Passage to read
————
Same for me. But the engineer there in Taiwan thought it was fine, and here I'm stuck with this contraption!

> but u say no current sensing anywhere?

That's right, no current sensing anywhere in the DC-DC converter. There IS a current sensor at the 220V 50Hz output of the sine wave chopper section, which might be used to protect the inverter against shorts and overloads, but of course this is not usable in any way to avoid short-term overcurrent in the FETs, nor to aid in loop stability of the DC-DC converter, nor in avoiding flux stepping!

I added a basic transformer-type current sensor, in the secondaries of the DC-DC converter transformers. I wired this up to shut down the converter when the current exceeds a safe value. So far this has avoided burning out more FETs, but I need to cure the loop instability. As it is now, any significant load will make the loop unstable, making the DC-DC converter running in bursts, until these bursts reach the limit of my added current sensor, and shut down the beast. This is happening at about 200W load at this time! At that low load, the secondary current already bursts up to 15A! Which means that the input current at 12V is going up to over 600A for those short bursts.

> in some countries, no engineer help any other at all,

That's very unfortunate. But I have found that those who really know, usually also help! The ones who don't help are mostly those who know very little, and want to keep that to themselves, fearful of creating competitors for themselves!

> the poor guy who designed that probz now sacked and slogging away 16 hours a day to earn a few pennys to feed himself.

Who knows... maybe he is still designing poor equipment, and making a decent living on it! Or maybe he is learning to do better... I hope so.
————
Chart interpretation exercises
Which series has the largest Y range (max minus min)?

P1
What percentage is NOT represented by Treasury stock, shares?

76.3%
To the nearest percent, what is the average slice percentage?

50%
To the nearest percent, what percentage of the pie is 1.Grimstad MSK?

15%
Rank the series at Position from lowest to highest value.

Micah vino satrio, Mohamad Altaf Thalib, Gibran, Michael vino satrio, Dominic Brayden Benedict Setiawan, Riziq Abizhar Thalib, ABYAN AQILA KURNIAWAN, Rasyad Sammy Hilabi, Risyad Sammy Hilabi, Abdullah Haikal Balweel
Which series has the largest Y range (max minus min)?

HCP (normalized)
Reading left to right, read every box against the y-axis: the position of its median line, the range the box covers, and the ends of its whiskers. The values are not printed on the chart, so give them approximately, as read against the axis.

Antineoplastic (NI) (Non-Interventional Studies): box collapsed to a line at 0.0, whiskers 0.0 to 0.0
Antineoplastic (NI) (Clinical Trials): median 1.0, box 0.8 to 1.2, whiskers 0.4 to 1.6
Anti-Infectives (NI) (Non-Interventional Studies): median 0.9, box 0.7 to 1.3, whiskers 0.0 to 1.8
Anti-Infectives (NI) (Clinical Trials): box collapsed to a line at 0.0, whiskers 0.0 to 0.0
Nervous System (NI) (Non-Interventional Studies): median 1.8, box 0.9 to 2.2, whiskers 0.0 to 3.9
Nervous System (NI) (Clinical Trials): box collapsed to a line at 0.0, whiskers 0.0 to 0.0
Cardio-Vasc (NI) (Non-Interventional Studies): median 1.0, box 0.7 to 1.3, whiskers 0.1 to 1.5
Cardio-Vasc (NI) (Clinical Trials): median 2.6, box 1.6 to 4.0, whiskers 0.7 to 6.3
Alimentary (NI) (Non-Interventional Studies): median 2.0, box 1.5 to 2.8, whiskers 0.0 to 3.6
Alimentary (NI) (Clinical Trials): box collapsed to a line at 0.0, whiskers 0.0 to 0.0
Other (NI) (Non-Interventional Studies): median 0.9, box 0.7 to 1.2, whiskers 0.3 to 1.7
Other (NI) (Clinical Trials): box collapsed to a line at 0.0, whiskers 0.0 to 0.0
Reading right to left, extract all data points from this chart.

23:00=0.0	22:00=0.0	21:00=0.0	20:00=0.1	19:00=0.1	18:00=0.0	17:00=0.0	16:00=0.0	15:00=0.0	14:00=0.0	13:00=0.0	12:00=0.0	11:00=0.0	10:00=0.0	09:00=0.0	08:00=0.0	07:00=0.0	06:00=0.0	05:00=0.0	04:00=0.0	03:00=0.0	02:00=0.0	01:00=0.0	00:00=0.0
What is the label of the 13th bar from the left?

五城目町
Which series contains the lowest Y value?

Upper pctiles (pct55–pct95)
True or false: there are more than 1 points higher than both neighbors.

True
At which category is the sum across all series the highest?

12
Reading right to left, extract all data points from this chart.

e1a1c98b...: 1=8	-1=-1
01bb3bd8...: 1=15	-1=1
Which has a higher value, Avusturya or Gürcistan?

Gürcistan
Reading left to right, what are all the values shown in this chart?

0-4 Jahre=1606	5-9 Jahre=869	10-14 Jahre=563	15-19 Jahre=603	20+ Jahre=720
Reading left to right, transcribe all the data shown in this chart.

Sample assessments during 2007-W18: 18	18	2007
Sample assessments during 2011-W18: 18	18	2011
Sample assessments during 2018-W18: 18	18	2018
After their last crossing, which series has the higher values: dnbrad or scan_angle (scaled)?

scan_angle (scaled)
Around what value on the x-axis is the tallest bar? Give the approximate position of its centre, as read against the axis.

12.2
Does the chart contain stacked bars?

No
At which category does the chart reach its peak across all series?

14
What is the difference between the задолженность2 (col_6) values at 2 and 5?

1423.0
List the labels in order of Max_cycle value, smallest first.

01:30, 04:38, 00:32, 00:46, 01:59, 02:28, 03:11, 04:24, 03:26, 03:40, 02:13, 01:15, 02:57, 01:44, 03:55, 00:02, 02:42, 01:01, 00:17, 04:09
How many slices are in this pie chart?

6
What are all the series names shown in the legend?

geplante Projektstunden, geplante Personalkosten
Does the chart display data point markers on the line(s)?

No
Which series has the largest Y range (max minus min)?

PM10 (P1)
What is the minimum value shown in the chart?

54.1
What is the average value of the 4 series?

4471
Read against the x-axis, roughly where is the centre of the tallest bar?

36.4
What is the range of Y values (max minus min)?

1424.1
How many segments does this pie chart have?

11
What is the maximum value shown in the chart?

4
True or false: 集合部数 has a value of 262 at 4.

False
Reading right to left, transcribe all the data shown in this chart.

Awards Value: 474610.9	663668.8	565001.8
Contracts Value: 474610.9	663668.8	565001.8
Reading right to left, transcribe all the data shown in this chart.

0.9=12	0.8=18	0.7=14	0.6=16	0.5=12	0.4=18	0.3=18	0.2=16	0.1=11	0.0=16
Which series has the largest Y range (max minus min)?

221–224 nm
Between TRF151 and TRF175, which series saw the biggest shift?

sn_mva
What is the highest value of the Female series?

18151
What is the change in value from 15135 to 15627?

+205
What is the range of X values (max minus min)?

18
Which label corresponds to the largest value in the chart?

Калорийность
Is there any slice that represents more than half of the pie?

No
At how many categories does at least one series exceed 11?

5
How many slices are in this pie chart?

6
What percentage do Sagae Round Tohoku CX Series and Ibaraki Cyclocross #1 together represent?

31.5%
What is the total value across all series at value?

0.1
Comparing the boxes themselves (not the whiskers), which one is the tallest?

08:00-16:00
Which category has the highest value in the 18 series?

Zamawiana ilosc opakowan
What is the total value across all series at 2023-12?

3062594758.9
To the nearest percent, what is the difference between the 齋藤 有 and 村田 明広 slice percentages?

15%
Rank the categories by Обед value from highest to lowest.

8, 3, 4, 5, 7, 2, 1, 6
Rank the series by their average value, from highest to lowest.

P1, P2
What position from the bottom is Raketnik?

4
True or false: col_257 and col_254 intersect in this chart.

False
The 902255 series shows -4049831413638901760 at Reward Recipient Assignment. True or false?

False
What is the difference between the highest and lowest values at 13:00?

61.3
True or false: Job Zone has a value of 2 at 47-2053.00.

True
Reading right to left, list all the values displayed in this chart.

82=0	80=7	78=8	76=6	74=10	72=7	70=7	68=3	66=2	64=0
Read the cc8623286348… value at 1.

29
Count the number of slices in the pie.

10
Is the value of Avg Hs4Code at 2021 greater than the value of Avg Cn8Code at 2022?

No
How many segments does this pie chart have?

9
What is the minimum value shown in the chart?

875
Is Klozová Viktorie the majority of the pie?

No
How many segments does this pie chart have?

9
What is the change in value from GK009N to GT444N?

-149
————
Tasks to carry out
- a) In the forum reply about the inverter, at roughly what load does the converter currently shut down?
- b) Continue the forum reply about the inverter from its last sentence.

Answers given
- a) At about 200W load.

- b)
> how did you simulate...using block diagrams or just by simulating the compenents themselves....if so. it would have taken ages to simulate

I simulated the real components for the LC filter, load, voltage divider, all of the error amplifier, but instead of simulating the PWM, drivers, FETs, transformers, and rectifiers, I used a simple gain block, representing the gain these circuits have when the filter inductor is operating in continuous mode, and the 12V input is at nominal level. I'm aware that this is imprecise when the 12V vary, and specially when the inductor gets into discontinuous mode at low load, and it's also neglecting the delay through this part of the circuit, but it's good enough for the moment, for frequencies up to 1kHz or so. Anyway the instability is happening only when the circuit operates in continuous mode, and the oscillation is at quite low frequencies. The proof that the simulation is good enough is that the oscillation in the real circuit happens pretty much at the frequency predicted by the simulation.
I included estimated values for ESR and inductor loss in the simulation.

The simulation software I use is 22-year-old Microcap 2! I also tried to simulate this in the evaluation version of Microcap 9, but wasn't able to get any meaningful result! I need to learn that software first. When I was desperate, I tried to simulate a simple battery, and the software told me zero volts, all the time! I'm obviously doing something wrong in version 9. But in the old version, I have ample experience, and know when to trust the results, and when not!

Do you think it makes sense to use my added current sensor (which is rather crude, and located on the secondary side of the transformers) to turn this circuit into a sort-of current mode one? I don't think I could do real pulse-by-pulse current limiting with it, because of delays, and certainly I can't detect magnetizing current with it, but maybe I could gain those additional 90 degrees of phase advance I need in the loop to obtain stability, without having to add high frequency gain to the error amplifier! What do you think?
 

push-pull converter

Hi,

I am also working on a project that needs conversion from 15Vdc to 230Vac. But the should be achieved by a single stage.

From your project one thing that I did not get is different stages you are using. May I know whether you are having one dc-dc stage then an inverter.

It is possible to get this done in one stage but serous problem to handle is core saturation because of flux imbalance. Do you have any idea how to handle this issue, if using a single stage. Do not bother asking a question for your question.